Document understanding data

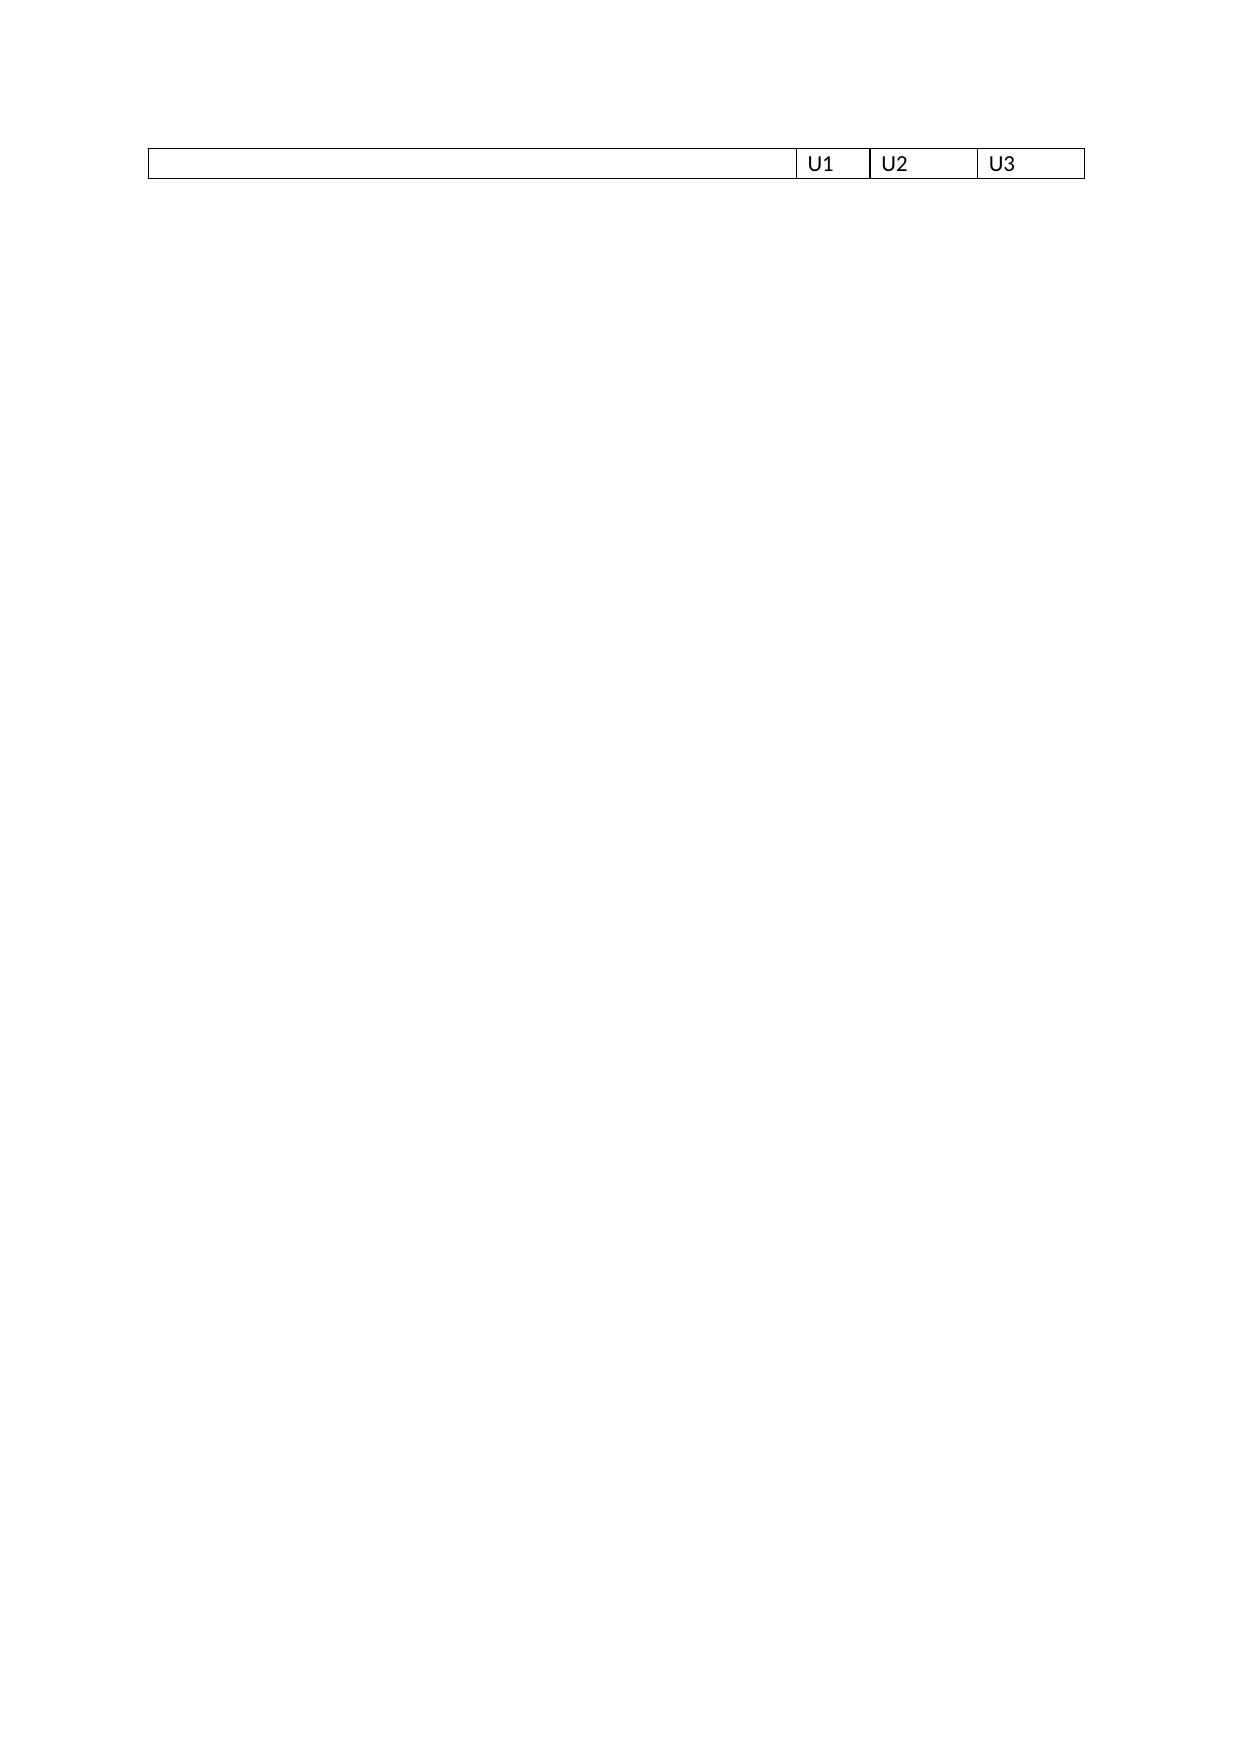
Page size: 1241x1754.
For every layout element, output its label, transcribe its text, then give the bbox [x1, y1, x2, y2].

table_header U1 [797, 149, 869, 177]
table_header U3 [978, 149, 1084, 177]
table_header [149, 149, 796, 177]
table_header U2 [871, 149, 977, 177]
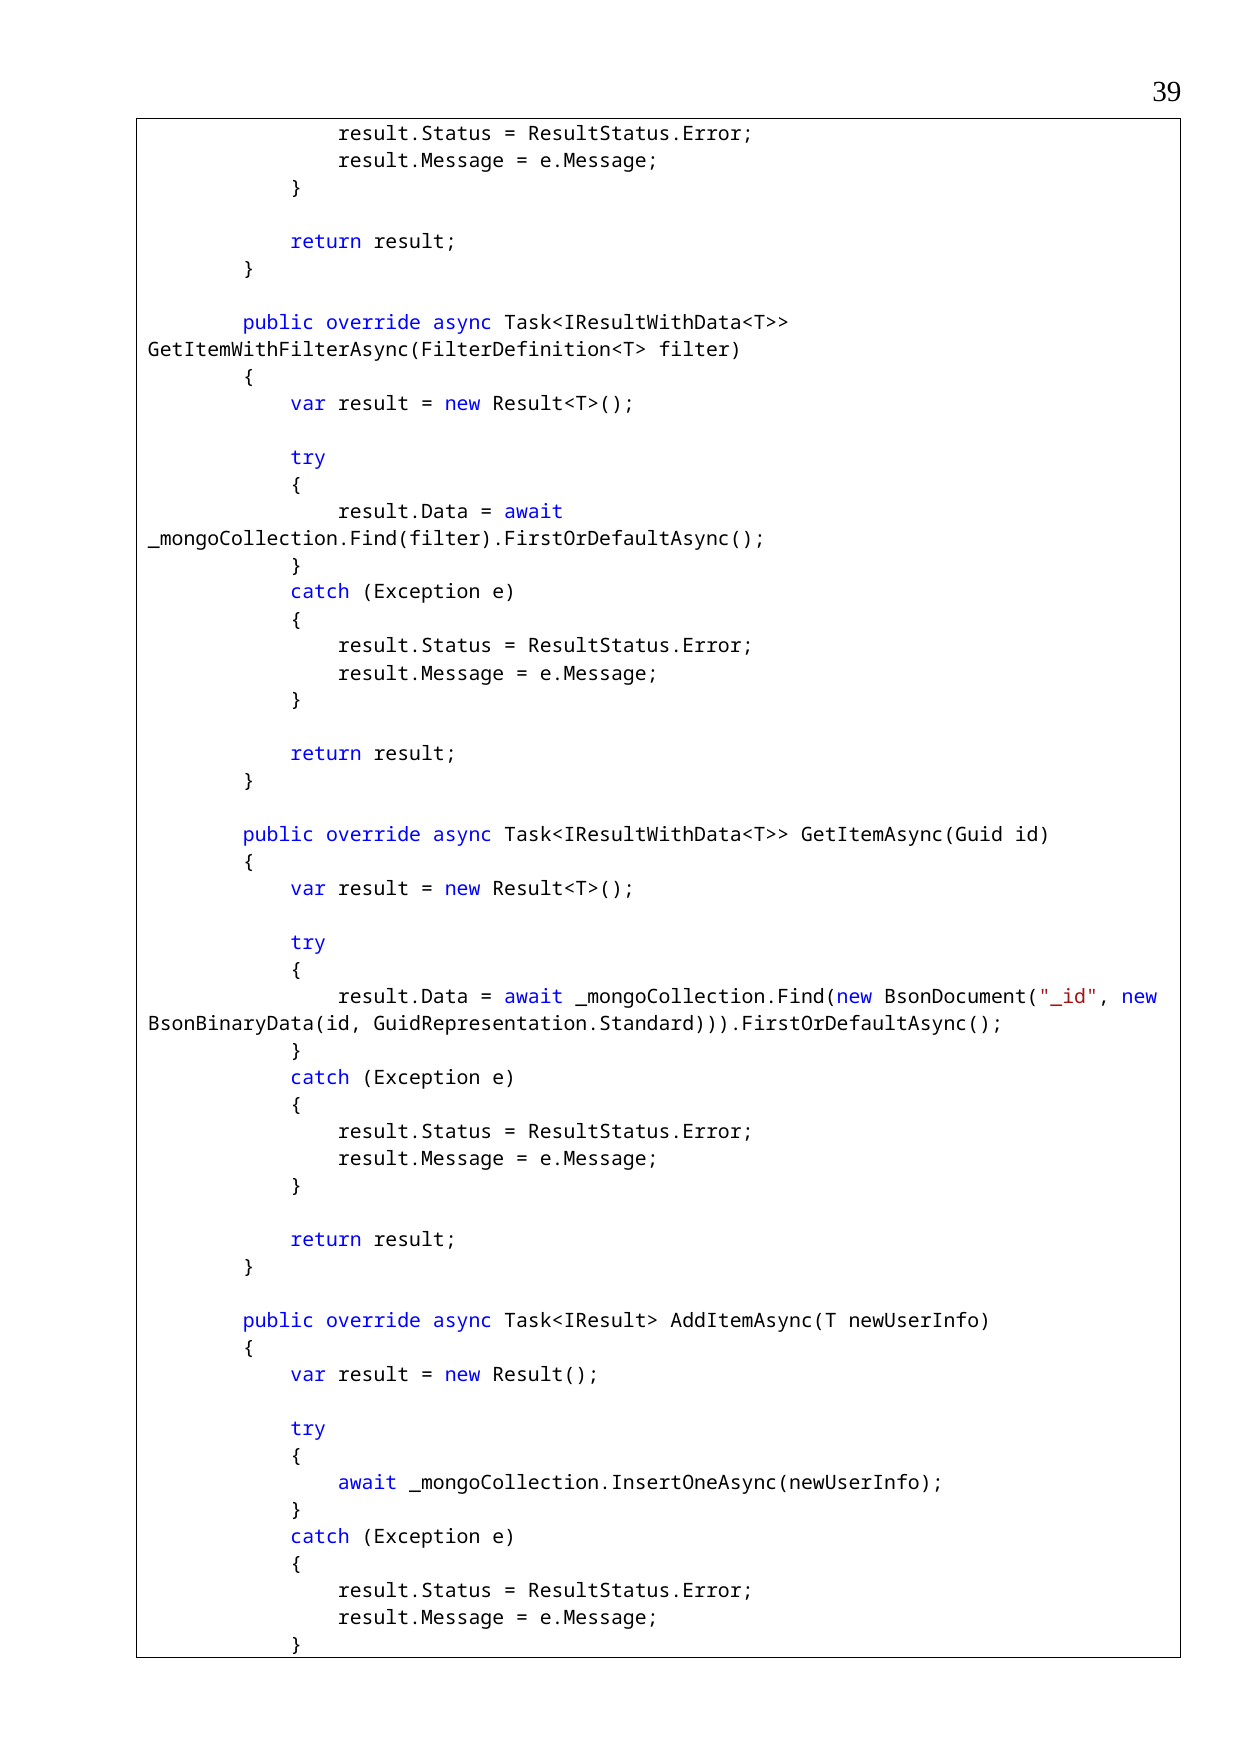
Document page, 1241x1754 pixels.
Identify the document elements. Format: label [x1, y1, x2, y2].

table_header [137, 119, 1180, 1657]
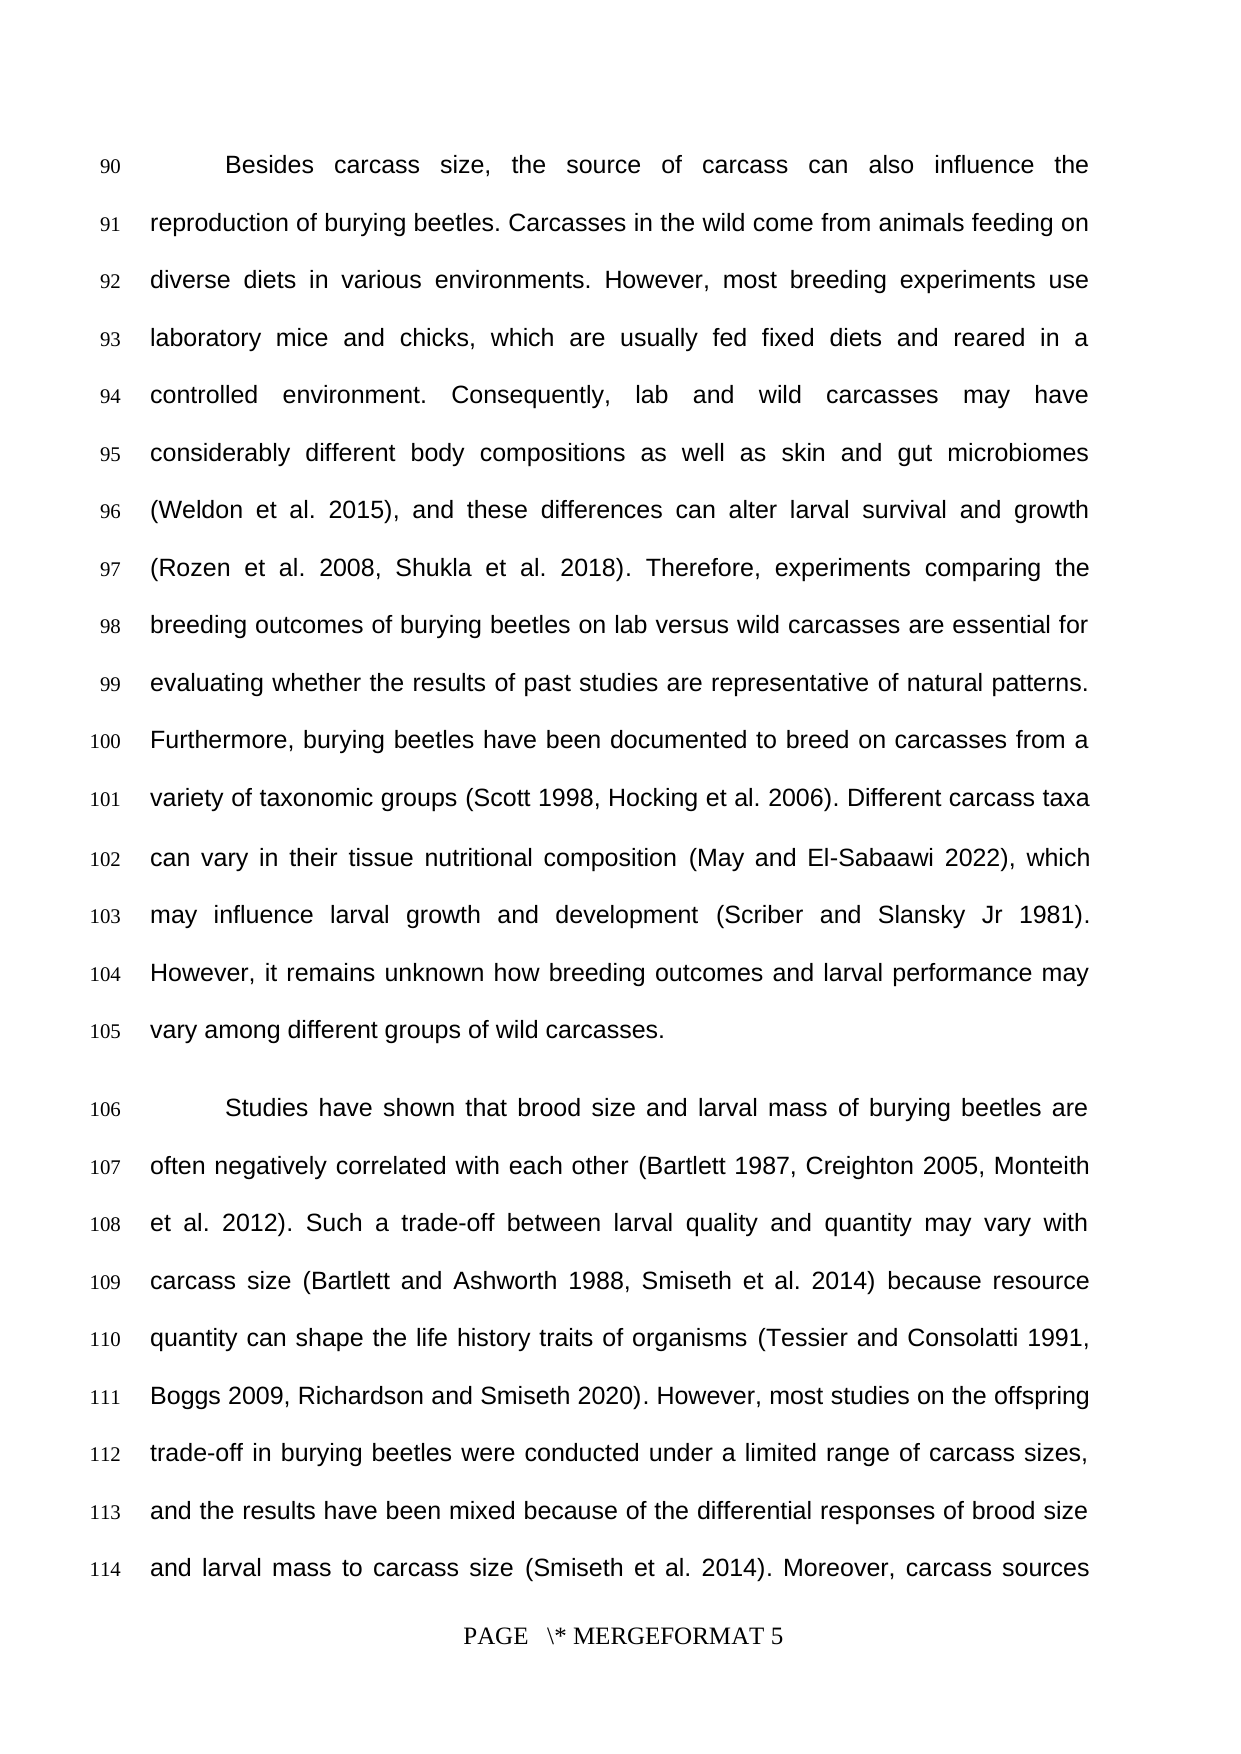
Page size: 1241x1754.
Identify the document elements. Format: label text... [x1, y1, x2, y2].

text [150, 1093, 1090, 1582]
text Besides carcass size, the source of carcass can also influence the reproduction of burying beetles. Carcasses in the wild come from animals feeding on diverse diets in various environments. However, most breeding experiments use laboratory mice and chicks, which are usually fed fixed diets and reared in a controlled environment. Consequently, lab and wild carcasses may have considerably different body compositions as well as skin and gut microbiomes (Weldon et al. 2015), and these differences can alter larval survival and growth (Rozen et al. 2008, Shukla et al. 2018). Therefore, experiments comparing the breeding outcomes of burying beetles on lab versus wild carcasses are essential for evaluating whether the results of past studies are representative of natural patterns. Furthermore, burying beetles have been documented to breed on carcasses from a variety of taxonomic groups (Scott 1998, Hocking et al. 2006). Different carcass taxa can vary in their tissue nutritional composition (May and El‐Sabaawi 2022), which may influence larval growth and development (Scriber and Slansky Jr 1981). However, it remains unknown how breeding outcomes and larval performance may vary among different groups of wild carcasses. [150, 150, 1090, 1044]
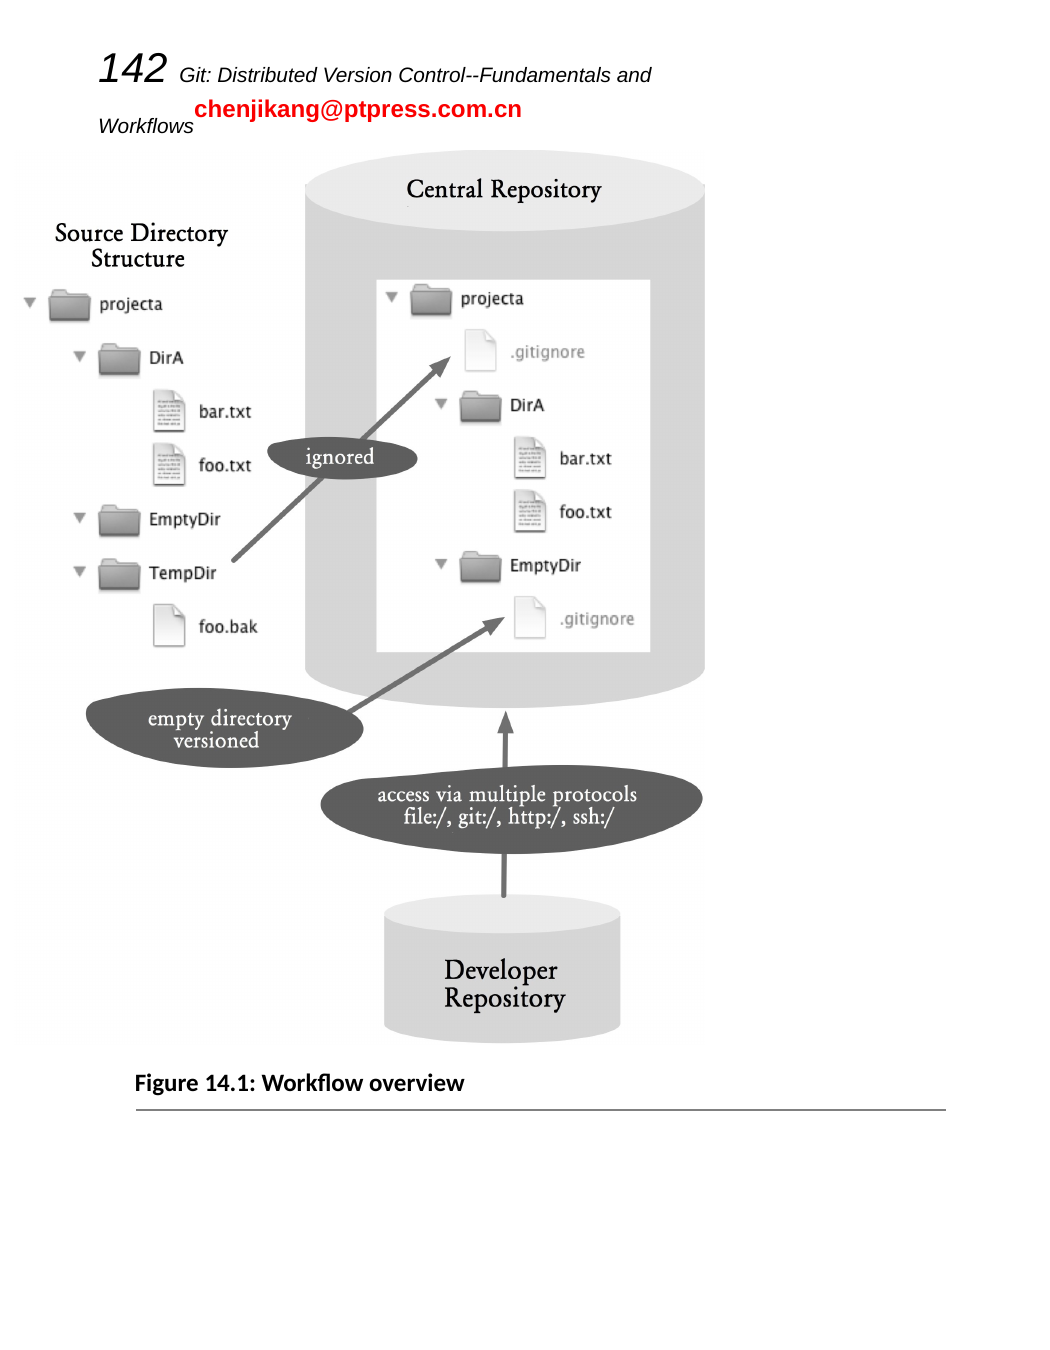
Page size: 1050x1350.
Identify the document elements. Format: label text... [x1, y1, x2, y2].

• **What is needed**:
A verbatim copy of every record is required, with all pictures excluded.

• **Finished exercise**:
Page size: 1241x1754.
For every layout element, output its label, transcribe its text, then give the bbox [x1, y1, x2, y2].

table_header U1 [797, 149, 869, 177]
table_header U3 [978, 149, 1084, 177]
table_header [149, 149, 796, 177]
table_header U2 [871, 149, 977, 177]
Document page, 1241x1754 pixels.
Identify the document elements. Format: label [x1, y1, x2, y2].

table_header [137, 119, 1180, 1657]
Page size: 1241x1754.
Identify the document elements. Format: label text... [x1, y1, x2, y2].

text [150, 1093, 1090, 1582]
text Besides carcass size, the source of carcass can also influence the reproduction of burying beetles. Carcasses in the wild come from animals feeding on diverse diets in various environments. However, most breeding experiments use laboratory mice and chicks, which are usually fed fixed diets and reared in a controlled environment. Consequently, lab and wild carcasses may have considerably different body compositions as well as skin and gut microbiomes (Weldon et al. 2015), and these differences can alter larval survival and growth (Rozen et al. 2008, Shukla et al. 2018). Therefore, experiments comparing the breeding outcomes of burying beetles on lab versus wild carcasses are essential for evaluating whether the results of past studies are representative of natural patterns. Furthermore, burying beetles have been documented to breed on carcasses from a variety of taxonomic groups (Scott 1998, Hocking et al. 2006). Different carcass taxa can vary in their tissue nutritional composition (May and El‐Sabaawi 2022), which may influence larval growth and development (Scriber and Slansky Jr 1981). However, it remains unknown how breeding outcomes and larval performance may vary among different groups of wild carcasses. [150, 150, 1090, 1044]
Page size: 1050x1350.
Identify the document elements. Format: label text... [x1, y1, x2, y2].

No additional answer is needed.